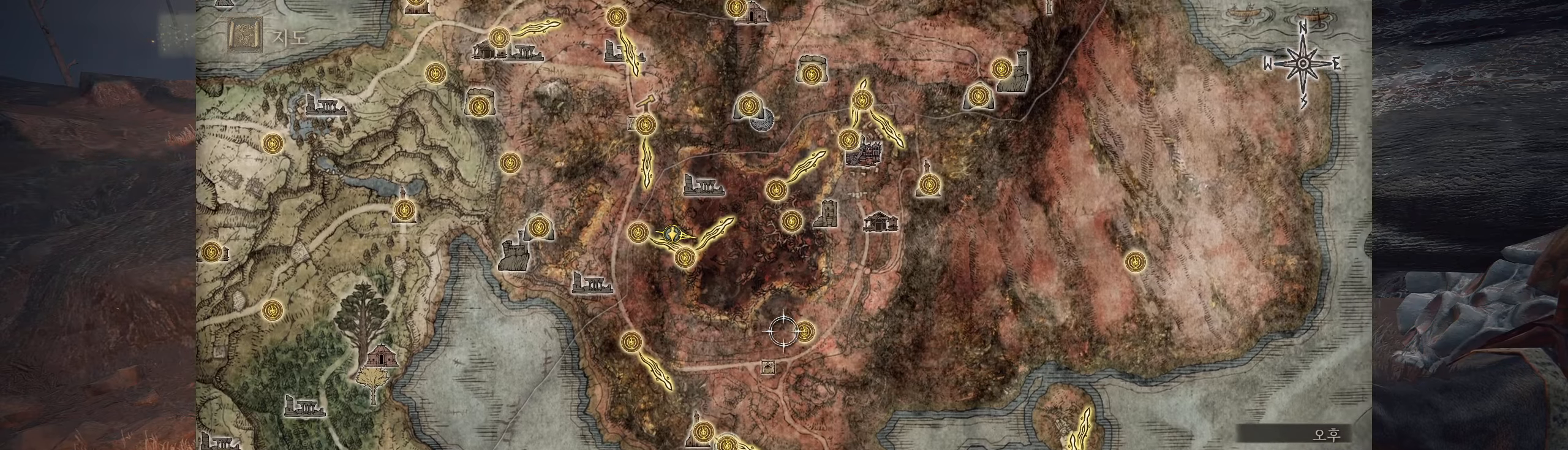
{"buttons": [], "left_stick": "center", "events": []}
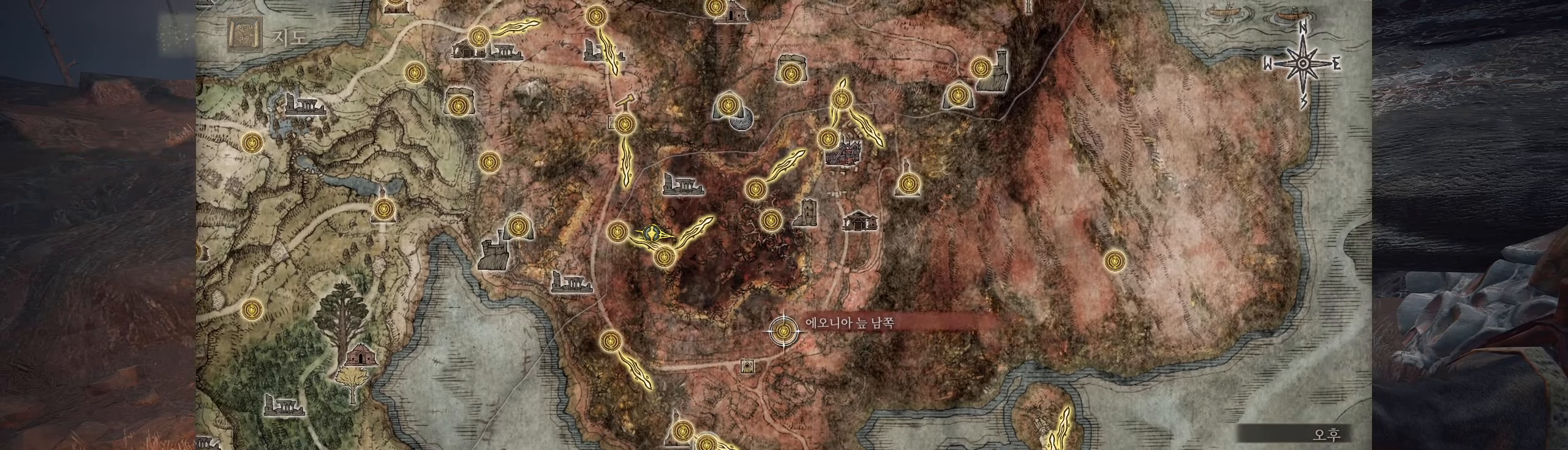
{"buttons": [], "left_stick": "left", "events": [[83, "left_stick", "down-left"], [316, "L2", "down"], [333, "L2", "up"], [433, "left_stick", "center"], [483, "left_stick", "left"]]}
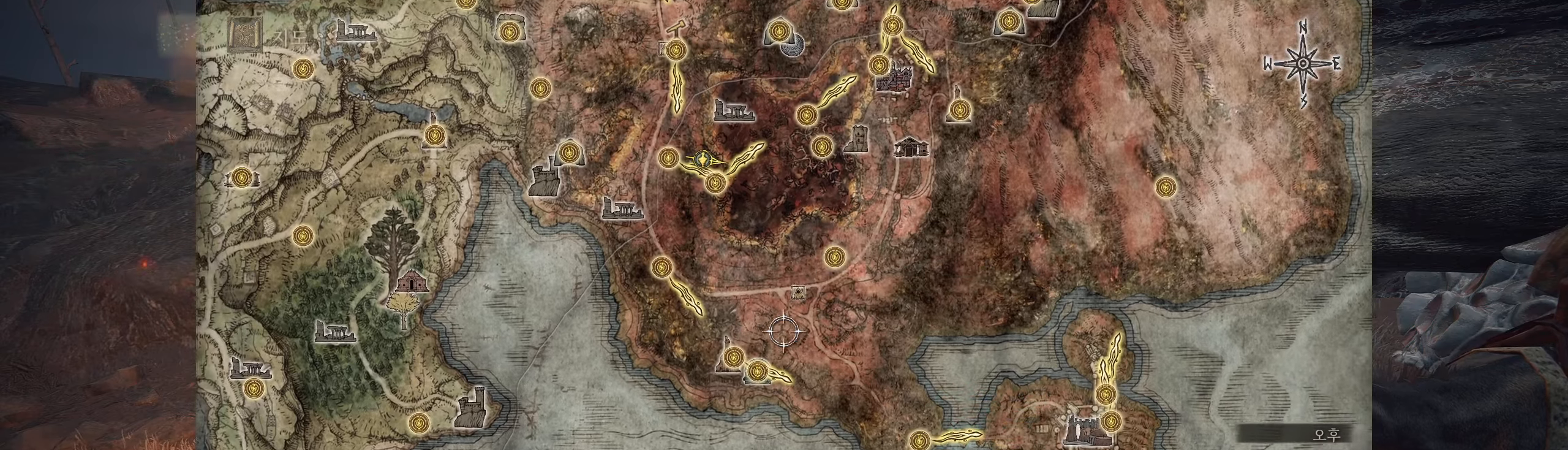
{"buttons": [], "left_stick": "center", "events": [[100, "left_stick", "down"], [166, "left_stick", "center"]]}
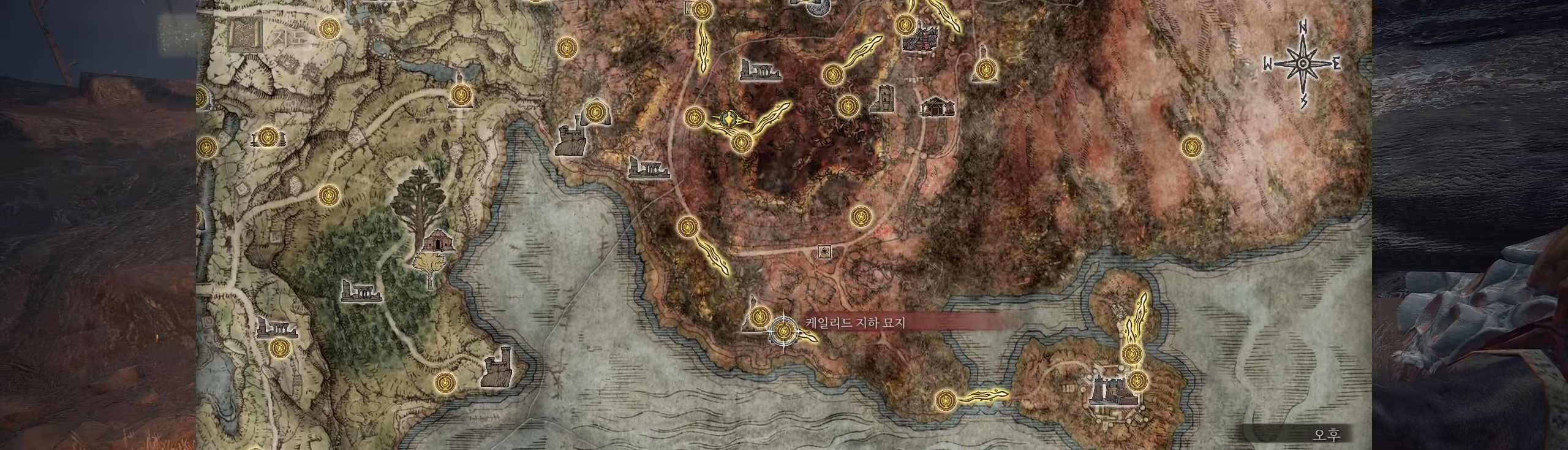
{"buttons": [], "left_stick": "up-right", "events": [[66, "left_stick", "up-right"]]}
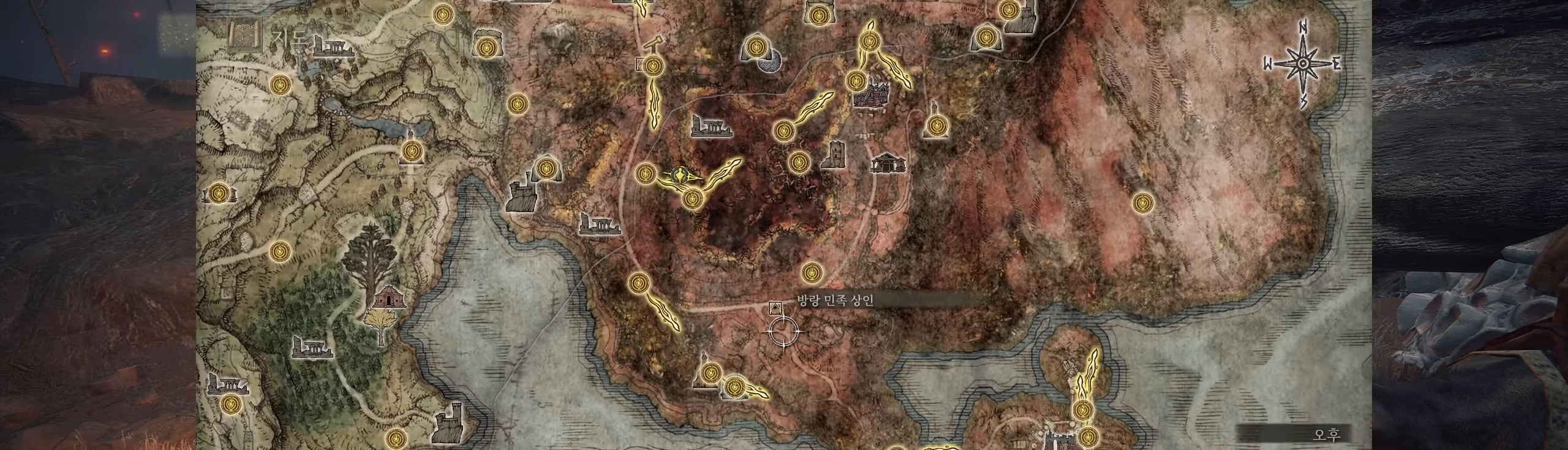
{"buttons": [], "left_stick": "center", "events": [[33, "left_stick", "up"], [50, "L2", "down"], [66, "L2", "up"], [250, "left_stick", "up-right"], [350, "left_stick", "center"]]}
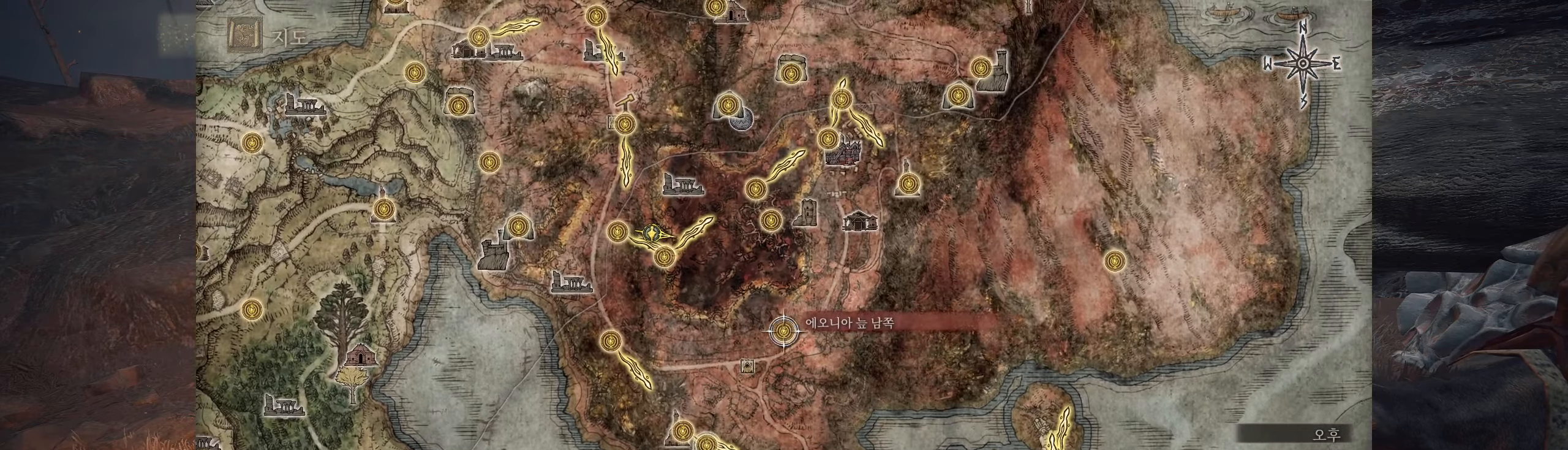
{"buttons": ["A"], "left_stick": "center", "events": [[300, "A", "down"], [433, "A", "up"], [483, "A", "down"]]}
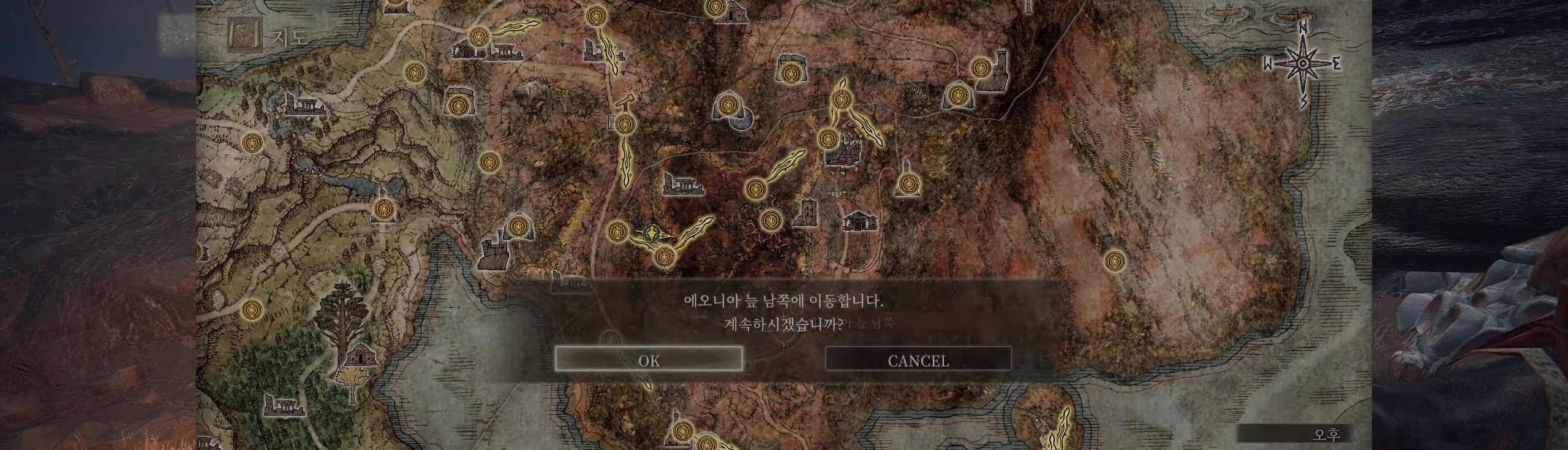
{"buttons": [], "left_stick": "center", "events": [[83, "A", "up"]]}
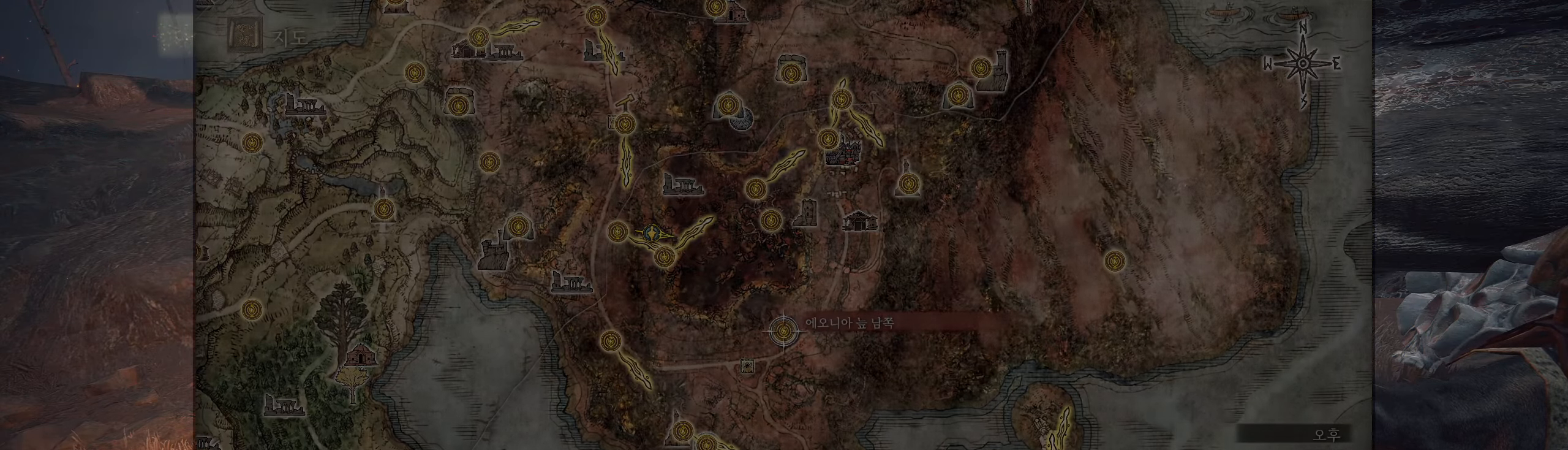
{"buttons": [], "left_stick": "center", "events": []}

> [Required action] Retype every entry exactly, but keep the pictures out of your copy.

> [Solution for this exercise]
{"buttons": [], "left_stick": "center", "events": []}
{"buttons": [], "left_stick": "left", "events": [[83, "left_stick", "down-left"], [316, "L2", "down"], [333, "L2", "up"], [433, "left_stick", "center"], [483, "left_stick", "left"]]}
{"buttons": [], "left_stick": "center", "events": [[100, "left_stick", "down"], [166, "left_stick", "center"]]}
{"buttons": [], "left_stick": "up-right", "events": [[66, "left_stick", "up-right"]]}
{"buttons": [], "left_stick": "center", "events": [[33, "left_stick", "up"], [50, "L2", "down"], [66, "L2", "up"], [250, "left_stick", "up-right"], [350, "left_stick", "center"]]}
{"buttons": ["A"], "left_stick": "center", "events": [[300, "A", "down"], [433, "A", "up"], [483, "A", "down"]]}
{"buttons": [], "left_stick": "center", "events": [[83, "A", "up"]]}
{"buttons": [], "left_stick": "center", "events": []}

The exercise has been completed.